Illinois Consumer Fraud and Deceptive Business Practices Act: Dismissed without prejudice for failure to adequately allege that Heartland intended plaintiffs to rely, since its statements weren’t directed to issuer banks. “Because issuers have no direct dealings with payment-card processors, it is implausible that Heartland intended statements in documents not directed to the Financial Institution Plaintiffs to be relied on by them or by any issuer banks. The master complaint conclusorily alleges reliance, insufficient to state a claim.” Moreover, nonconsumers must show that the conduct at issue implicates consumer protection concerns to sue under the law.

New York General Business Law §349: A consumer, for § 349 purposes, is one who purchases goods and services for personal, family or household use. Complex transactions involving sophisticated parties are not generally covered under the law, which requires a consumer-oriented act. Plaintiffs didn’t count as consumers, nor was the conduct consumer-oriented under NY law since the statements at issue were about services neither marketed nor offered to individual consumers. Claim dismissed with prejudice.
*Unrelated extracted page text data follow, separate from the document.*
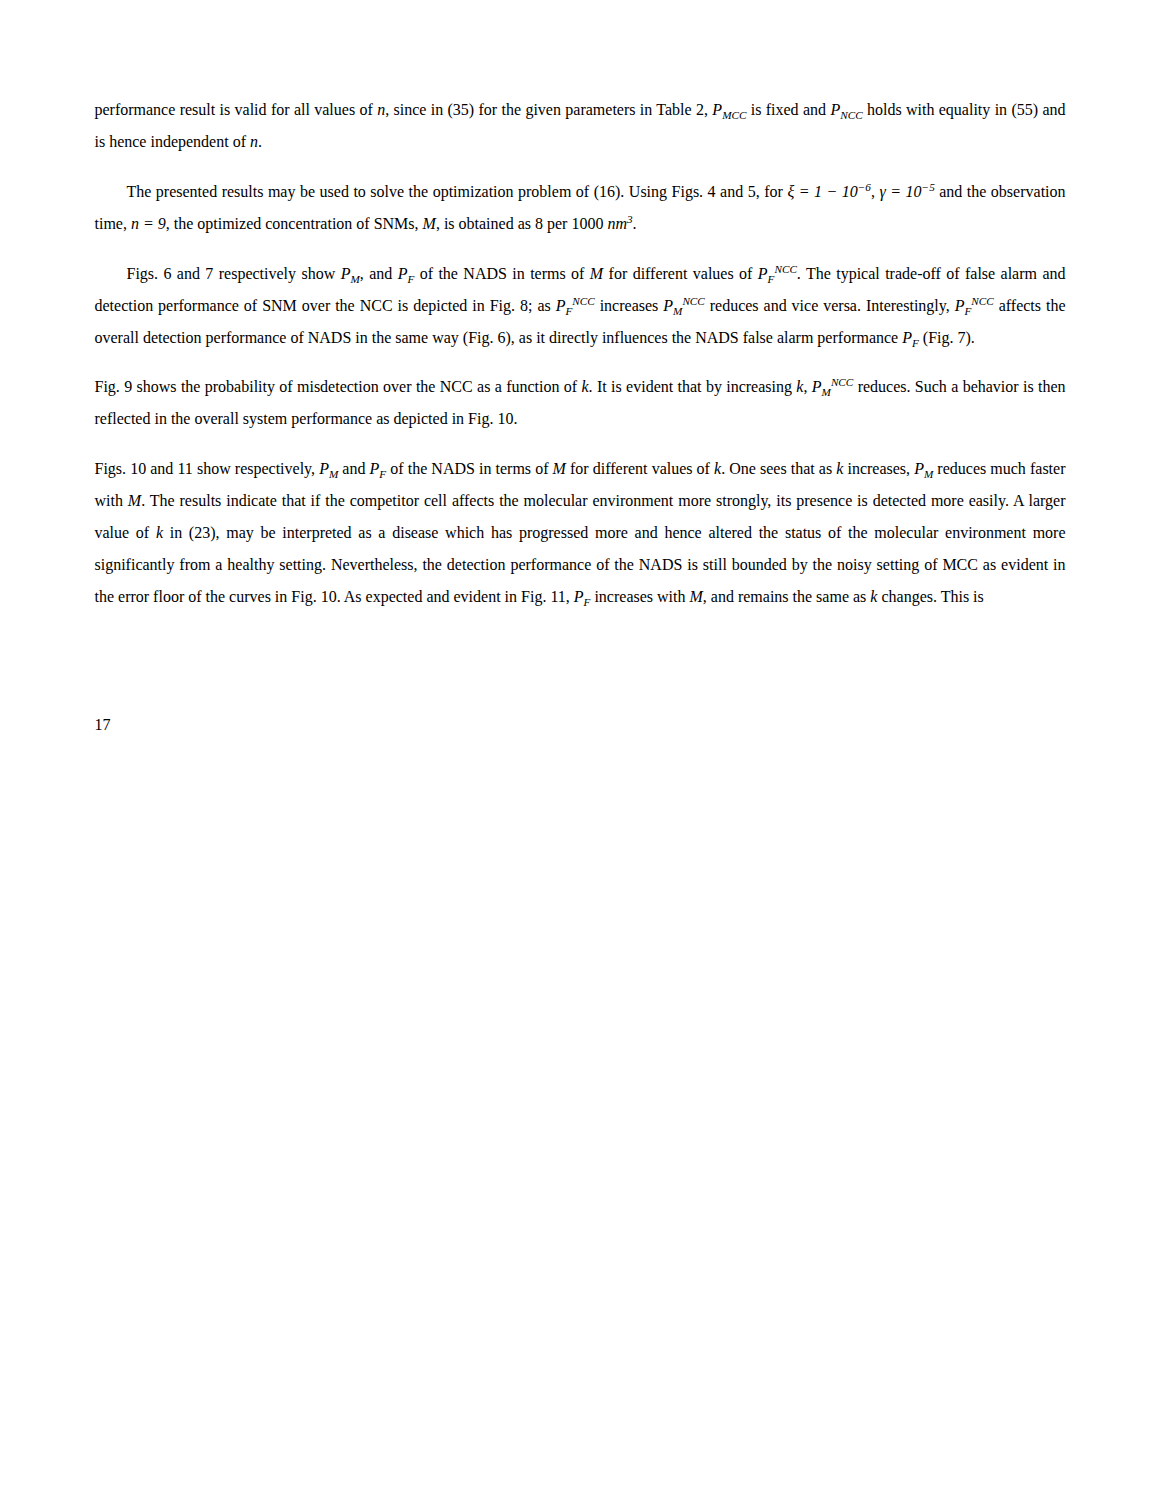performance result is valid for all values of n, since in (35) for the given parameters in Table 2, PMCC is fixed and PNCC holds with equality in (55) and is hence independent of n.
The presented results may be used to solve the optimization problem of (16). Using Figs. 4 and 5, for ξ = 1 − 10−6, γ = 10−5 and the observation time, n = 9, the optimized concentration of SNMs, M, is obtained as 8 per 1000 nm3.
Figs. 6 and 7 respectively show PM, and PF of the NADS in terms of M for different values of PFNCC. The typical trade-off of false alarm and detection performance of SNM over the NCC is depicted in Fig. 8; as PFNCC increases PMNCC reduces and vice versa. Interestingly, PFNCC affects the overall detection performance of NADS in the same way (Fig. 6), as it directly influences the NADS false alarm performance PF (Fig. 7).
Fig. 9 shows the probability of misdetection over the NCC as a function of k. It is evident that by increasing k, PMNCC reduces. Such a behavior is then reflected in the overall system performance as depicted in Fig. 10.
Figs. 10 and 11 show respectively, PM and PF of the NADS in terms of M for different values of k. One sees that as k increases, PM reduces much faster with M. The results indicate that if the competitor cell affects the molecular environment more strongly, its presence is detected more easily. A larger value of k in (23), may be interpreted as a disease which has progressed more and hence altered the status of the molecular environment more significantly from a healthy setting. Nevertheless, the detection performance of the NADS is still bounded by the noisy setting of MCC as evident in the error floor of the curves in Fig. 10. As expected and evident in Fig. 11, PF increases with M, and remains the same as k changes. This is
17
Texas Deceptive Trade Practices-Consumer Protection Act: Dismissed with leave to amend because of conclusory allegations of reliance. The court didn’t rule on Heartland’s argument that the complaint failed to allege that Lone Star National Bank, the only Texas plaintiff, has less than $25 million in assets, as required to satisfy the state definition of “consumer.”

Washington Consumer Protection Act: The state law requires an effect on the public interest, which means a likelihood that additional people have been or will be injured in the same fashion. Courts consider several factors, including whether defendants advertised to the public in general and whether the parties occupied unequal bargaining positions. The court found that the complaint failed to allege sufficient facts suggesting that the claim here affected the public interest. “The only group likely to be injured in the same fashion—incurring expenses for replacement cards and fraudulent transactions—consists of other issuer banks. Such a group is both too small and too specialized to constitute a substantial portion of the public.” Plus, they had sufficient sophistication to remove them from the class subject to exploitation.

“The master complaint vaguely alleges that Heartland intended its statements to lull the public into believing that its data security was better than it actually was. That allegation is insufficient to show that a dispute between sophisticated banks that issue payment cards and the company hired by other banks to process payments for merchants affects the public interest.” Claim dismissed with prejudice.